A cone is generated by rotating triangle $ABC$ around side $\overline{AB}$. Its total surface area is $\pi$ times what number?
The slant height of the cone equals the distance from $C$ to side $\overline{AB}$, which is 8. The circumference of the base of the cone is 4 (since it circumscribes a circle with diameter 4). Therefore, $\pi r = 4$, so the radius $r=4/\pi$. The lateral surface area is $\pi r \cdot 8 = 8 \pi^2/ \pi = 8 \pi$. This gives a total surface area of $8 \pi + \pi r^2 = 8 \pi + \pi (4/\pi)^2 = \boxed{24}$.
To find the total surface area of the cone, we need to find the area of the base and the lateral surface area, and then add them together.
The base of the cone is the circle created by rotating side $\overline{AB}$. The radius of this circle is the length of the altitude from $C$ to $\overline{AB}$. Let's call this altitude $h$.
Now, let's find the lateral surface area of the cone. This is the surface area of the curved part of the cone, not including the base. The lateral surface area can be found by multiplying the slant height $l$ of the cone by the circumference $c$ of the base (circle).
The slant height $l$ of the cone is the length of the hypotenuse of right triangle $ABC$. Using the Pythagorean theorem, we can find $l$ in terms of $h$ and the length of $\overline{BC}$.

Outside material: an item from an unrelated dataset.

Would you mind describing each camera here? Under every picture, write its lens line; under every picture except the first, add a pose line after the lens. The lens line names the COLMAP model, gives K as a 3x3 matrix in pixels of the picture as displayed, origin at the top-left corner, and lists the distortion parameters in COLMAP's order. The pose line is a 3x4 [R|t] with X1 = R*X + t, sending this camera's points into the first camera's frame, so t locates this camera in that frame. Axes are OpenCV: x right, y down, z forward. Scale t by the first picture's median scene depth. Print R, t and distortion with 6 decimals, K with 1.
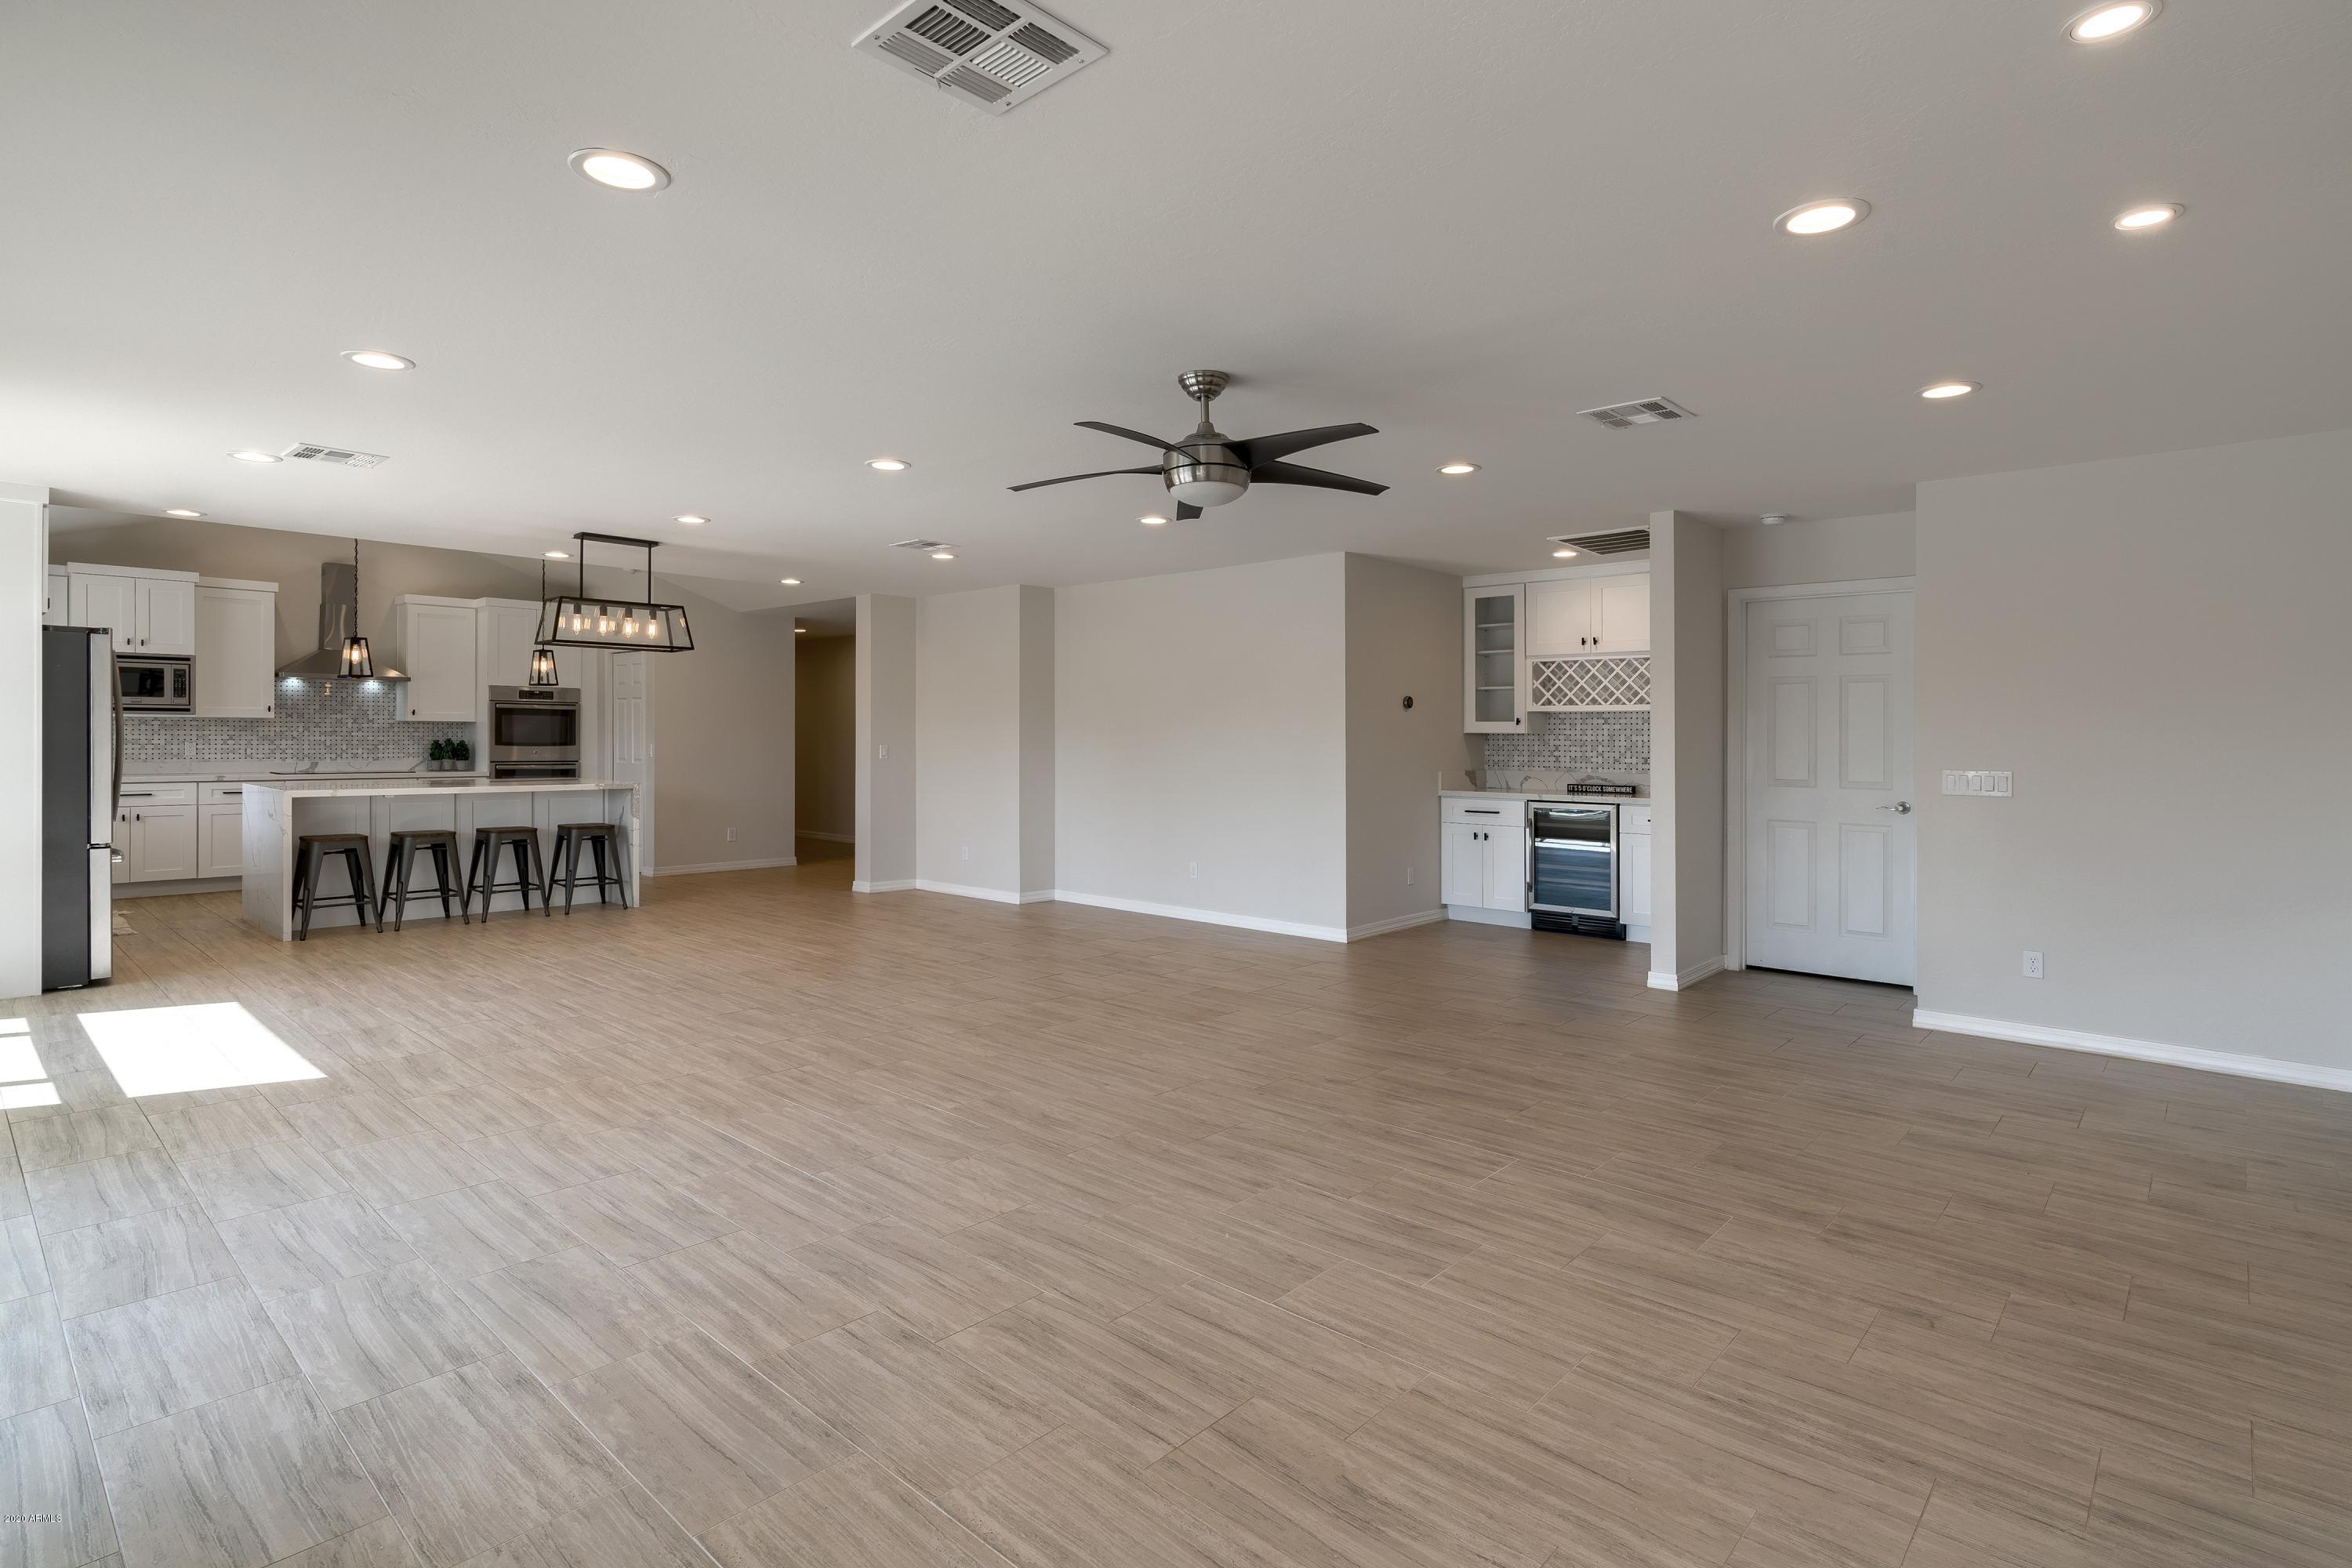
lens RADIAL K [[1168.9, 0, 1256.5], [0, 1168.9, 737.3], [0, 0, 1]] dist [0.001113, 0.000538]
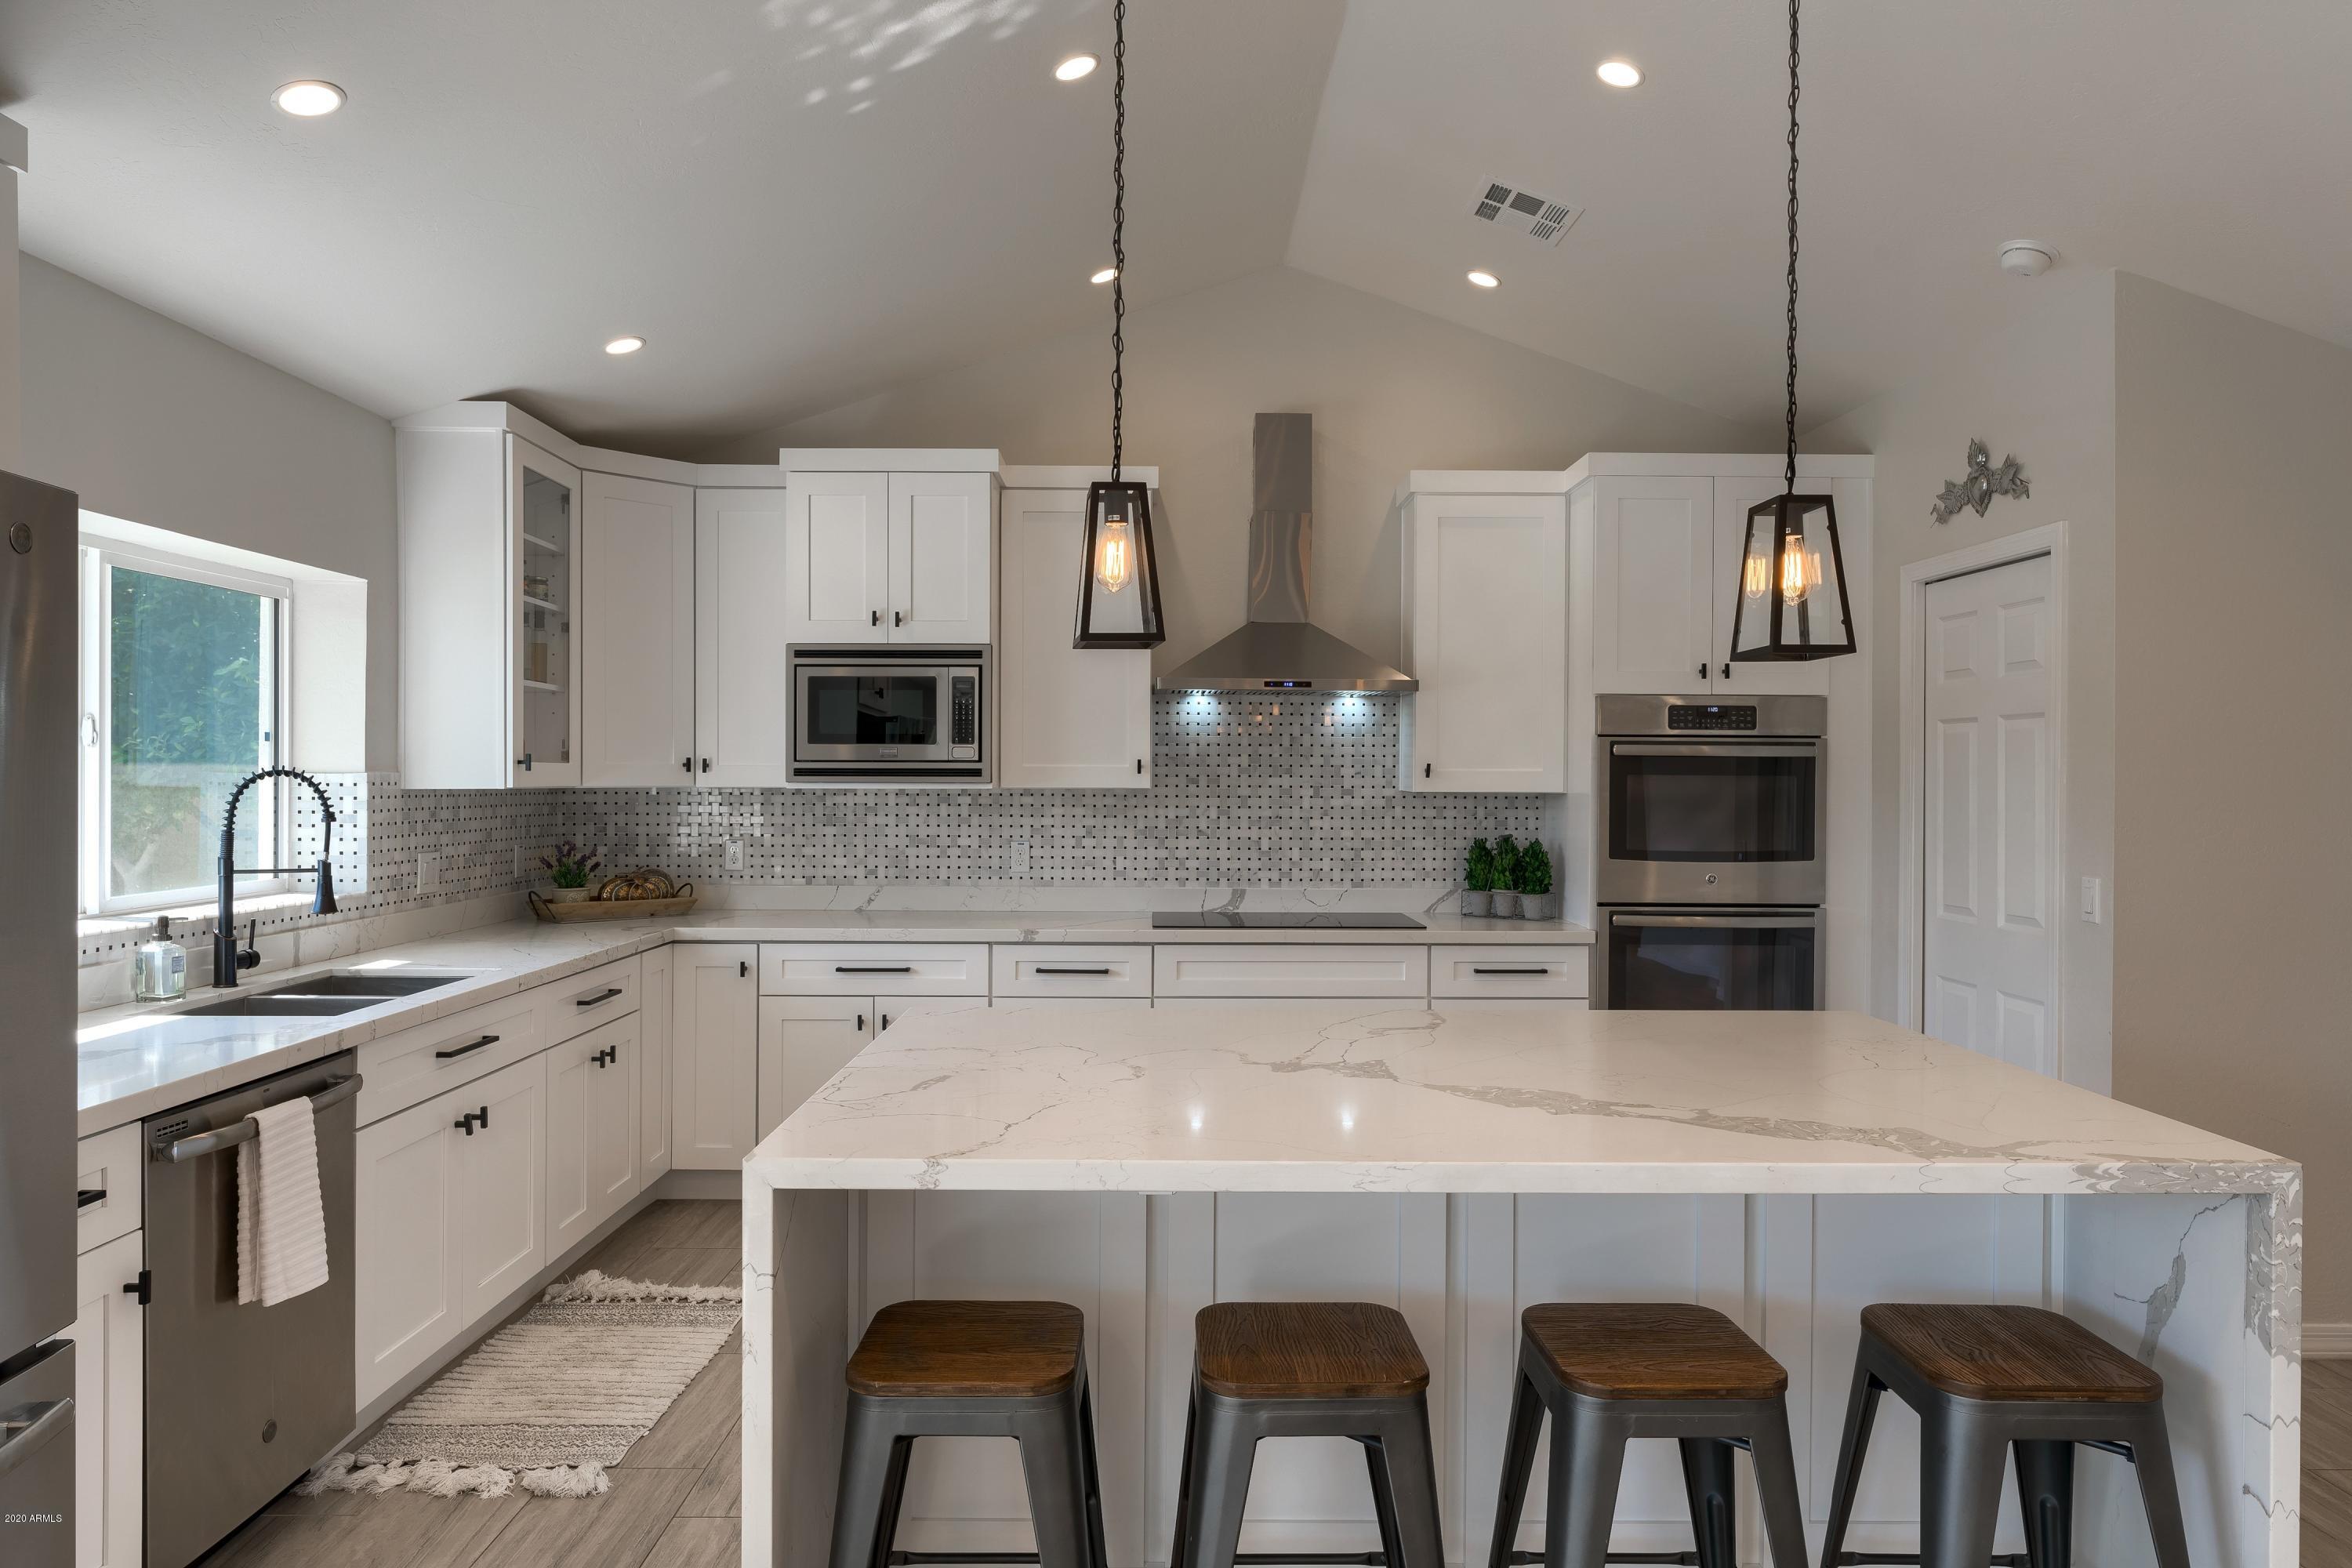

The length of $\overline{BC}$ is the base of the triangle $ABC$, which is the circumference $c$ of the base of the cone.
Now, let's summarize what we know:
- The radius of the base of the cone is $h$
- The slant height of the cone is $l$, which can be found using the Pythagorean theorem
- The circumference of the base of the cone is $c$, which is the length of $\overline{BC}$
The total surface area of the cone is the sum of the area of the base and the lateral surface area:
\[ \text{Total Surface Area} = \text{Area of Base} + \text{Lateral Surface Area} \]
\[ \text{Total Surface Area} = \pi h^2 + \pi c l \]
Since we are given that the total surface area is $\pi$ times some number, we can write:
\[ \pi \cdot \text{Total Surface Area} = \pi ( \pi h^2 + \pi c l) \]
\[ \pi \cdot \text{Total Surface Area} = \pi^2 h^2 + \pi^2 c l \]
Therefore, the total surface area of the cone is $\pi$ times $(\pi h^2 + \pi c l)$.